The world is a wide wilderness. Things good and excellent are strangely mixed in it with corruptions the vilest and the basest. The most enormous crimes crowd round and stifle the most generous feelings. Natural virtues, the broken outlines of that image once impressed upon the heart of man; now indistinct, and faint, and almost gone, are found in such base company, it is true, of nations as of individuals, that on the most brilliant character, is marked the foulest spots. We have but to read the history of men in their natural state, to learn that this has been so: we have but to study the lives and characters of persons, under no other in

fluence than that of natural feeling, to be assured it is so still. But in this wilderness there is a garden, which he who made it surely takes pleasure in. He has fenced it round, he has gathered out the stones from it, he has planted it with the choicest vines.

Separated from an idolatrous, self-adoring world, drawn round, as it were, with the compass of his most holy word, as far as the light of truth has in its spirit reached, the Redeemer has appropriated to himself a people under the appellation of Christians, to worship him, and love him, and, as far as in their weak humanity they can, to follow in his footsteps. He has left this fair garden under no ordinary culture. He knows that the soil he made it from is ever what it was, disposed to bear the brier and the thorn, that choke the goodly produce of his care. But what could have been done more for it, that he has not done?
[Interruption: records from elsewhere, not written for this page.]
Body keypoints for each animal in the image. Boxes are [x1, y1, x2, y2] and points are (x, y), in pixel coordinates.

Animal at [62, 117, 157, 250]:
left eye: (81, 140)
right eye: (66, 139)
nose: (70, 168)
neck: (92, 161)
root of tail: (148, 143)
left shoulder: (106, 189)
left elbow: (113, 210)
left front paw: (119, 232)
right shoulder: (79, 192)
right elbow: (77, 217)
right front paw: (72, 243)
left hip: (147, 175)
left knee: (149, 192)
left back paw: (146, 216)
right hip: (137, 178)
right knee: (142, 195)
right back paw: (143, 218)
The midday of Gospel truth shines on it; the most holy precepts, and most sanctifying doctrines, are shown forth in it. Like the light dews of the morning that fall, we see not whence, the Holy Spirit sheds its influence on the heart. The sweetest hopes and richest promises are whispered abroad for our encouragement. The result is, in some respects, what we might expect it to be. It is true that sin springs up every hour in the corrupted bosom, but it is not left to flourish there unchecked. A purer morality takes place of nature's blindness; a stronger principle comes in aid of nature's weakness. Have we not reason then to be more startled, and more concerned, if, in walking through this cultured ground, we meet with wrongs that should not flourish there? Is it there we must be cautious of the thistles and the briers that prick and entangle us at every step; and walk as insecurely as among those who know no better guide than their own perverted will?